> **Potongan Dokumen**:
· · · ·

Baik faktor kesadaran politik maupun faktor kepercayaan kepada pemerintah bukan
merupakan variabel atau faktor-faktor yang berdiri sendiri (variabel indevenden).
Dengan kata lain, tinggi rendah keduanya faktor itu dipengaruhi faktor lain,
seperti status sosial dan status ekonomi, afiliasi politik orang tua, dan
pengalaman berorganisasi. Adapun hubungan faktor tersebut dapat digambarkan
sebagai berikut. Setatus sosial dan status ekonomi, afiliasi politik orang tua,
dan pengalaman berorganisasi dikategorikan sebagai variabel pengaruh atau
variabel independen. Kesadaran politik dan kepercayaan terhadap pemerintah
dikategorikan sebagai variabel antara atau intevening variables, kemudian,
partisipasi politik dikategorikan sebagai variabel terpengaruh atau variabel
dependen.
C.

· · · ·

> **Tugas**: Dalam potongan dokumen di atas, partisipasi politik dikategorikan sebagai variabel apa?

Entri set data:
· · · ·

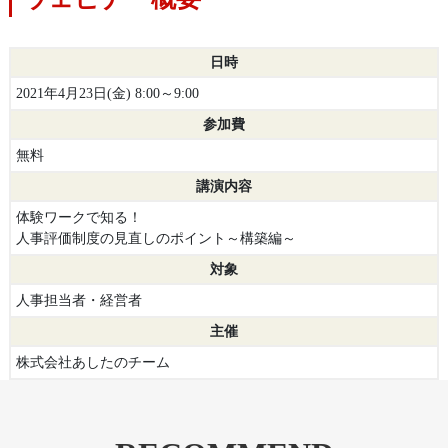
日時
2021年4月23日(金) 8:00～9:00
参加費
無料
講演内容
体験ワークで知る！
人事評価制度の見直しのポイント～構築編～
対象
人事担当者・経営者
主催
株式会社あしたのチーム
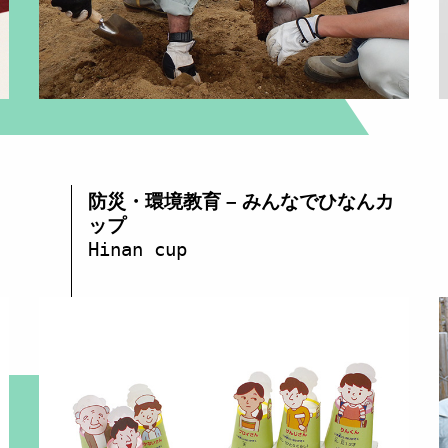
防災・環境教育 – みんなでひなんカ
ップ
Hinan cup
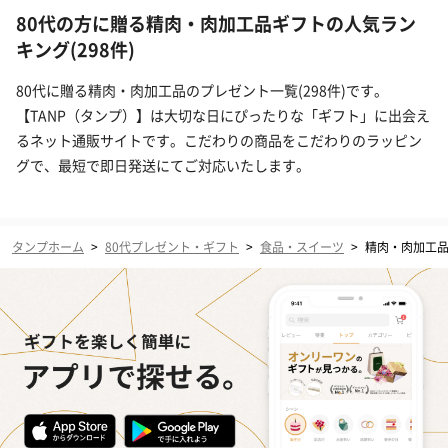
80代の方に贈る精肉・肉加工品ギフトの人気ラン
キング(298件)
80代に贈る精肉・肉加工品のプレゼント一覧(298件)です。
【TANP（タンプ）】は大切な日にぴったりな「ギフト」に出会え
るネット通販サイトです。こだわりの商品をこだわりのラッピン
グで、最短で即日発送にてご対応いたします。
タンプホーム
>
80代プレゼント・ギフト
>
食品・スイーツ
>
精肉・肉加工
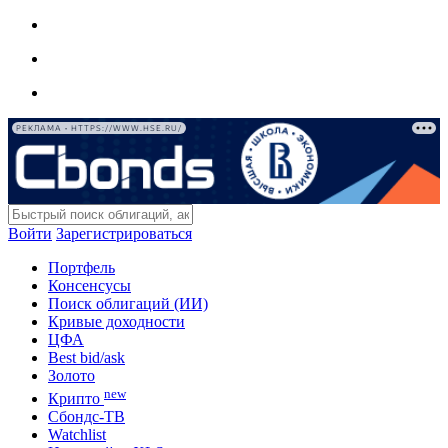
РЕКЛАМА • HTTPS://WWW.HSE.RU/
Войти
Зарегистрироваться
Портфель
Консенсусы
Поиск облигаций (ИИ)
Кривые доходности
ЦФА
Best bid/ask
Золото
new
Крипто
Сбондс-ТВ
Watchlist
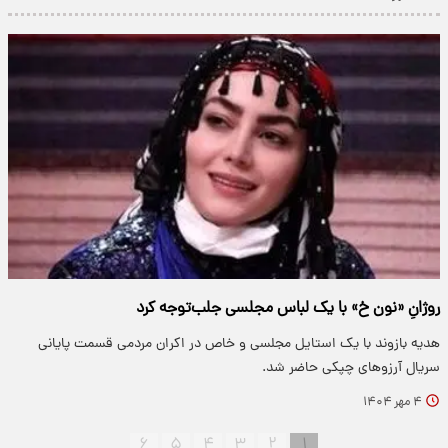
روژانِ «نون خ» با یک لباس مجلسی جلب‌توجه کرد
هدیه بازوند با یک استایل مجلسی و خاص در اکران مردمی قسمت پایانی
سریال آرزوهای چپکی حاضر شد.
۴ مهر ۱۴۰۴
۶
۵
۴
۳
۲
۱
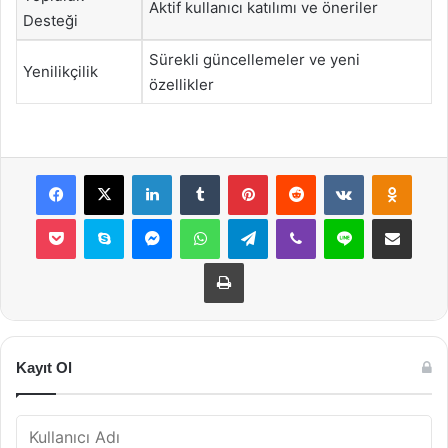
Aktif kullanıcı katılımı ve öneriler
Desteği
Sürekli güncellemeler ve yeni
Yenilikçilik
özellikler
Facebook
X
LinkedIn
Tumblr
Pinterest
Reddit
VKontakte
Odnok
Pocket
Skype
Messenger
WhatsApp
Telegram
Viber
Line
E-Posta ile payla
Yazdır
Kayıt Ol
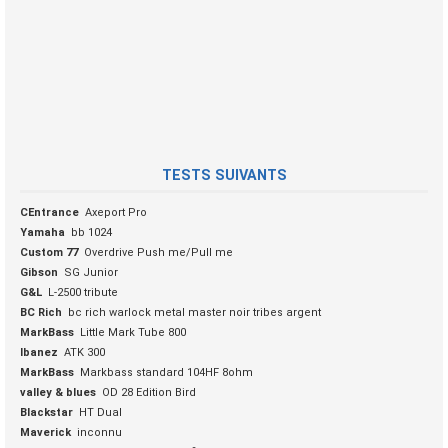
TESTS SUIVANTS
CEntrance
Axeport Pro
Yamaha
bb 1024
Custom 77
Overdrive Push me/Pull me
Gibson
SG Junior
G&L
L-2500 tribute
BC Rich
bc rich warlock metal master noir tribes argent
MarkBass
Little Mark Tube 800
Ibanez
ATK 300
MarkBass
Markbass standard 104HF 8ohm
valley & blues
OD 28 Edition Bird
Blackstar
HT Dual
Maverick
inconnu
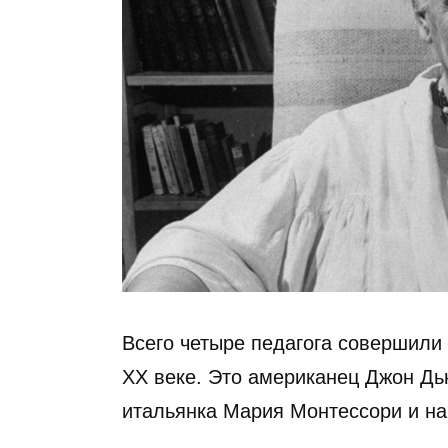
Всего четыре педагога совершили
ХХ веке. Это американец Джон Дь
итальянка Мария Монтессори и на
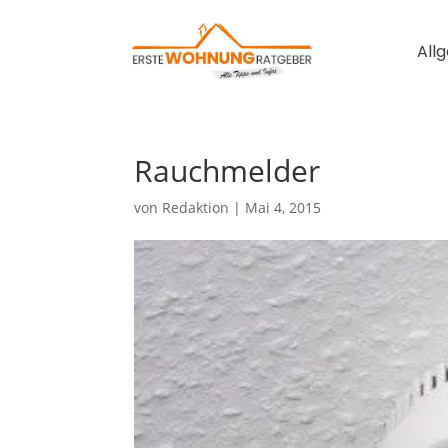
All
Rauchmelder
von
Redaktion
|
Mai 4, 2015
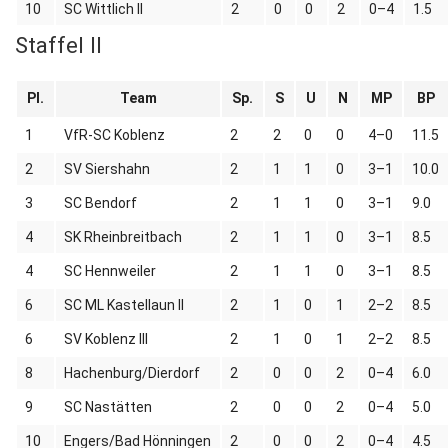
10
SC Wittlich II
2
0
0
2
0–4
1.5
Staffel II
Pl.
Team
Sp.
S
U
N
MP
BP
1
VfR-SC Koblenz
2
2
0
0
4–0
11.5
2
SV Siershahn
2
1
1
0
3–1
10.0
3
SC Bendorf
2
1
1
0
3–1
9.0
4
SK Rheinbreitbach
2
1
1
0
3–1
8.5
4
SC Hennweiler
2
1
1
0
3–1
8.5
6
SC ML Kastellaun II
2
1
0
1
2–2
8.5
6
SV Koblenz III
2
1
0
1
2–2
8.5
8
Hachenburg/Dierdorf
2
0
0
2
0–4
6.0
9
SC Nastätten
2
0
0
2
0–4
5.0
10
Engers/Bad Hönningen
2
0
0
2
0–4
4.5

· · · ·

> **Tugas Selesai**: Partisipasi politik dikategorikan sebagai variabel terpengaruh atau variabel dependen.